Submerged is also the theme for the last issue of Cordite for 2004. Unfortunately it wasn't a theme that seemed to strike a chord with too many of our poets. One poet who did unfurl the thematic flag was Suzanne Day. Check out her playfully surreal poem about Melbourne underwater.
What the last issue of PYE (poetry year ending) 04 does feature are some of Australia's best emerging writers alongside some of the best poets from here and and around the globe. Check out emerging Melbourne writer William Fox, the elusive Brisbane scribe Jen Tsen Kwok, cricket chronicler extraordinaire Nick Whittock and the cold sea gazing Louise Oxley. Established Australian poets in issue 20 include Jane Gibian, Pam Brown and joanne burns. The international contingency is well represented by Canada's David W. McFadden and New Zealand's Mark Pirie and Anna Jackson.
The last issue for 04 also means it's time to reflect on the year that Cordite was and by association the first year of my tenure as Poetry Editor. When David approached me about the position as Poetry Editor last January I was surprised to hear I'd even been considered for a position I didn't know was up for offer.
As a contributor and, probably more importantly, a frequent reader I was honoured. Cordite had published the work of some of my favourite Australian poets including ted neilsen, Pam Brown, Paul Hardacre and Cassie Lewis. They are all poets who write poems that are both considered and exciting. It was a journal that championed new voices alongside older stagers. That sought out the experimental as well as the formally traditional. It was a journal of aesthetic dualities.
It was this sense of the old and the new, but the always exciting, that I saw as crucial to the Cordite aesthetic. In 2004 we've published the work of esteemed Australian poets like Alan Wearne, Ouyang Yu and Adam Aitken; alongside the work of newer voices such as Nick Whittock and Emily Finlay. It's probably also fair to say I am biased towards work that is both irreverent and cheeky whilst also remaining open and responsive to the metaphysical dimension of most important poetry.
It hasn't all been a botanical garden full of roses in bloom. There have been teething problems with the ins and outs, the mechanics of editing a poetry journal. I have to thank David Prater for his patience in this area. I'd also like to extend an apology to any contributor who may have failed to receive a reply to their submission. But while editing has been hard work, it's also been immensely rewarding.

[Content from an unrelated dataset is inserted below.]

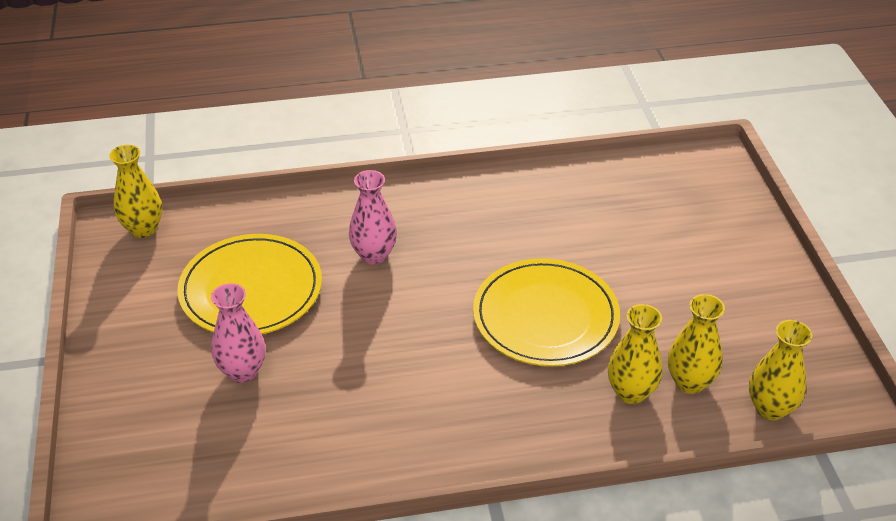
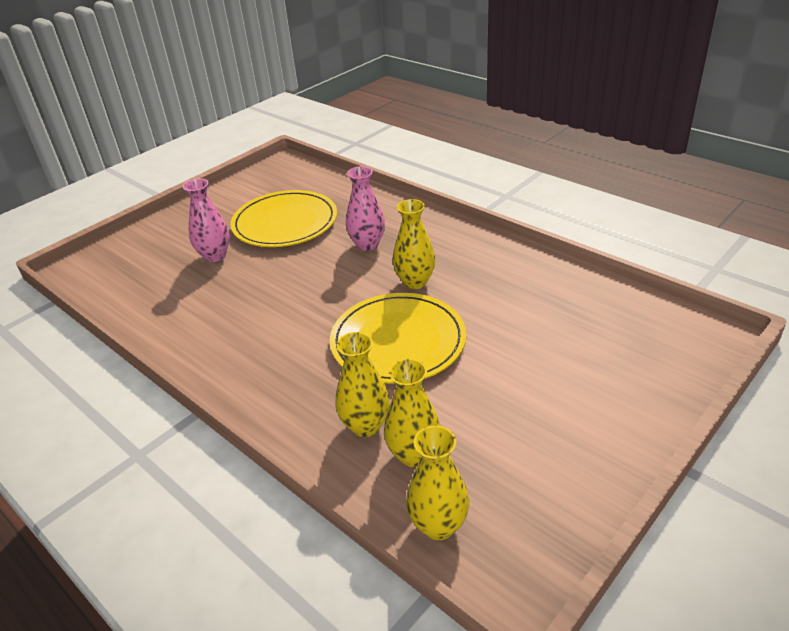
camera: 55 degrees right, 5 degrees down
yellow vase [109,145,162,238] -> yellow vase moved to [393,199,435,289]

The best parts about the gig are identical to the gifts good poetry always gives to its readers. Gifts like laughter, wonderment, excitement, newness, sadness and wisdom. The gifts good poetry gives to its readers. The difference as an editor is that I'm forced to read an incredibly broad cross section of poetry reflective of our contributors and our readership. Over the past year poetry has given me unfathomable gifts in a myriad of literary nooks and crannies. It is this diversity that makes Cordite strong.
In closing then, I'd like to thank our contributors and our readers. We rely on you for our relevance and existence.